NEW YORK – Jam Master Jay, whose sonic experiments with spacious drum breaks and grinding guitar riffs helped make Run-DMC the first hip-hop group to break into mainstream music, was killed in a shooting near the neighborhood where the trio grew up. He was 37.
Jay, whose real name was Jason Mizell, joined 20 years ago with Joseph "Run" Simmons and Daryl "DMC" McDaniels to form the group that would be more responsible than any other for spreading the idea that one person — a disc jockey — could provide the entire musical backdrop for a song.
"These are our Beatles," Public Enemy frontman Chuck D told The New York Times after Wednesday's shooting. He had once rapped, "Run-DMC first said a DJ could be a band."

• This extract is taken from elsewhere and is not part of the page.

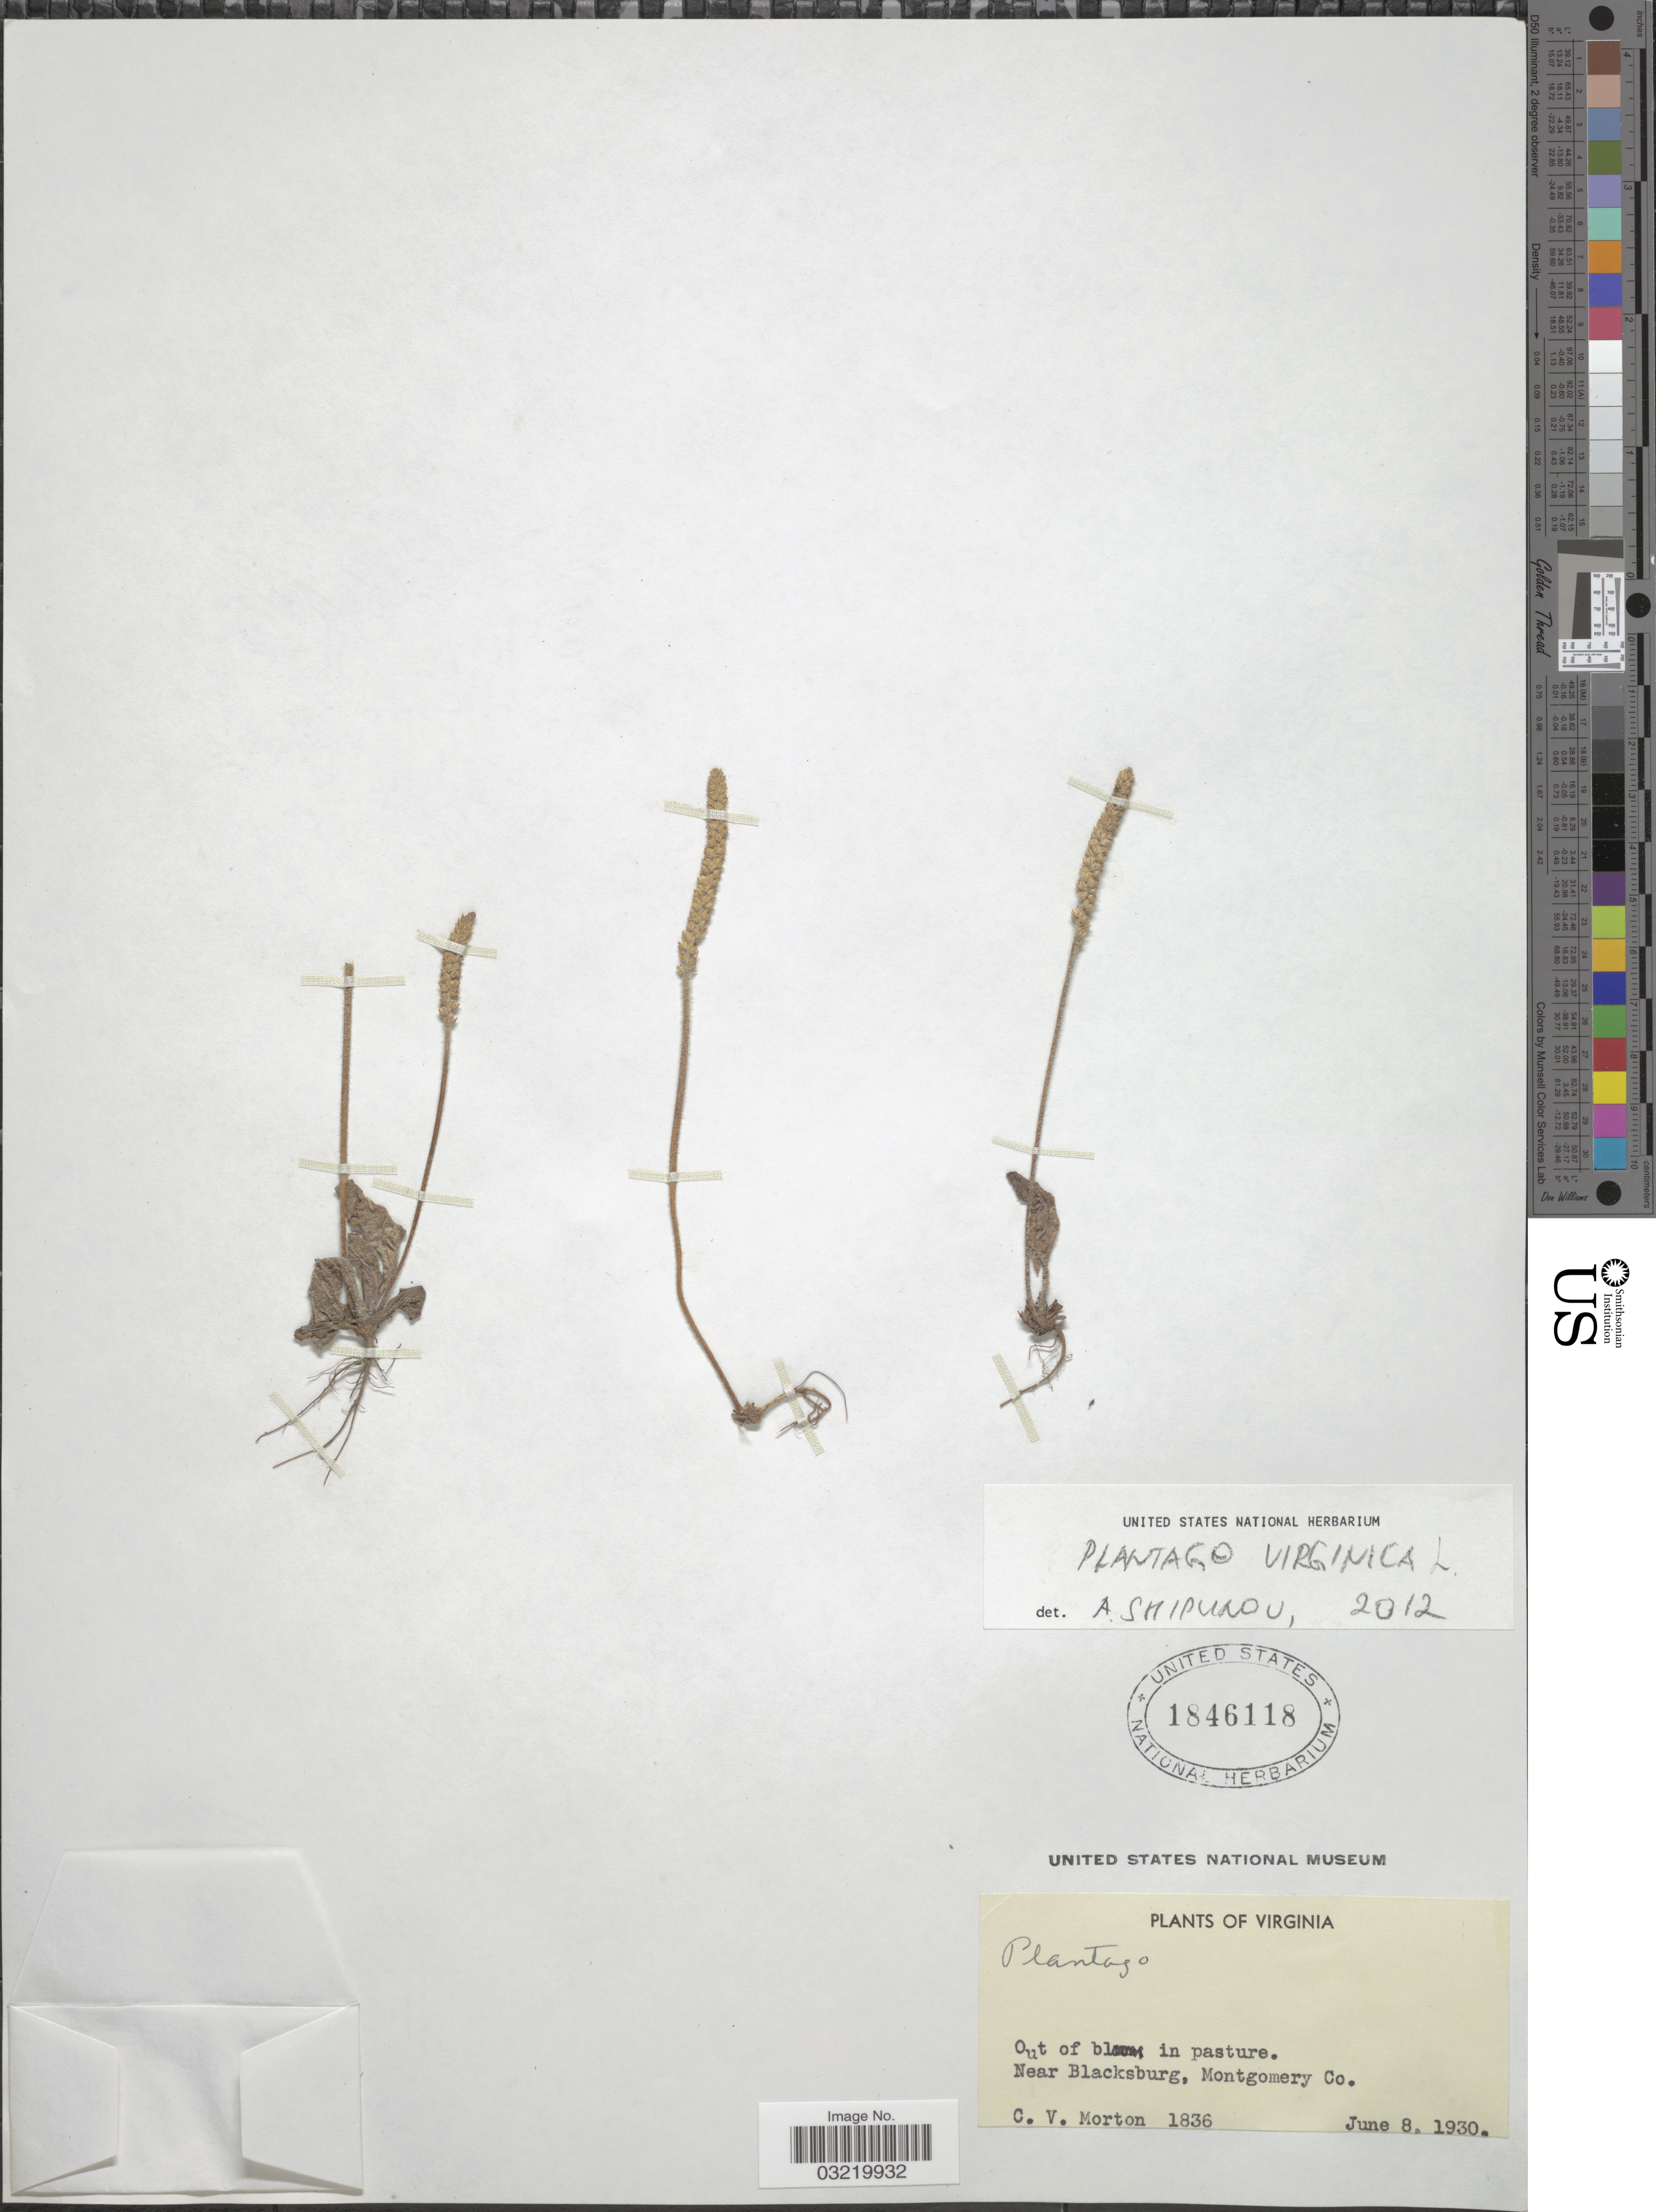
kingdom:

The rise of the turntable enabled thousands of people to express themselves musically even if they lacked the instruments or resources to put together full bands.
"We always knew rap was for everyone," Mizell said in a 2001 interview with MTV. "Anyone could rap over all kinds of music."
All three members of the group grew up in middle-class homes in the Hollis neighborhood of New York's Queens borough. Simmons and McDaniels started out rapping at parties, and later invited Mizell to form a group with them.
Simmons' brother, Russell, had formed a small label — Def Jam — with producer Rick Rubin and signed early hip-hop stars including Kurtis Blow. The new group Joseph Simmons had formed with McDaniels and Mizell soon joined the roster.
While many early 80's hip-hop artists rapped over clean dance beats, Run-DMC and Rubin chopped up riffs from classic rock records for a grittier sound. The risk paid off with several rock-influenced hits, including "Rock Box" and "King of Rock."
But the sound finally exploded with audiences when the group remade the Aerosmith hit, "Walk This Way," creating hip-hop's biggest crossover success of the time.
Many fans and artists cite the song as the first rap record they ever heard, and rap and rock groups alike continue trying to recapture the song's mix of raw hooks and big beats punctuated by half-shouted lyrics.
Though rap videos were rare on MTV at the time, "Walk This Way," with its elaborate story line of a comical grudge match between rappers and rockers, was a constant fixture on the station for months.
The members of the group made an unforgettable impression with their black outfits and hats and white Adidas sneakers.
Raising Hell, the 1986 record that included "Walk This Way," "My Adidas," and "It's Tricky," sold more than 3 million copies, becoming the first rap album to go multiplatinum. The group's self-titled debut album in 1984 was the first rap album to go gold.
Mizell wasn't the first to manipulate records by scratching them in time under a needle. But he did become one of hip-hop's best known and most respected DJs through his deft scratching and the group's spirited promotion of his skills.
A song called "Jam Master Jay" announced, "We got the master of a disco scratch/there's not a break that he can't catch... Behind the turntables is where he stands/Then there is the movement of his hands/So when asked who's the best, y'all should say/Run-DMC and Jam Master Jay."
The group's cheerfully competitive wordplay had always promoted education and clean-living, but members were nonetheless linked to gang violence when fighting broke out on several stops of their national tour in support of Raising Hell.
Critics blamed the group and rap music for inciting fights between members of the Crips and Bloods gangs at California's Long Beach Arena. The trio condemned violence, and in 1986 called for a day of peace between warring Los Angeles street gangs.
"This is the first town where you feel the gangs from the minute you step into town to the time you leave," Mizell said.
The group later went on major tours with the Beastie Boys, Def Jam label mates who would eventually break the sales records they had set for hip-hop, and Public Enemy, the group that would create another musical revolution with its lyrics promoting black empowerment.
Violence continues to haunt hip-hop: Some of the genre's biggest stars, including Tupac Shakur and Christopher Wallace, also known as the Notorious B.I.G., have been shot to death.
The group has attempted several comebacks since Raising Hell, and had just completed a tour with Aerosmith and Kid Rock, one of the many performers who has tried to cop their mix of rap and rock.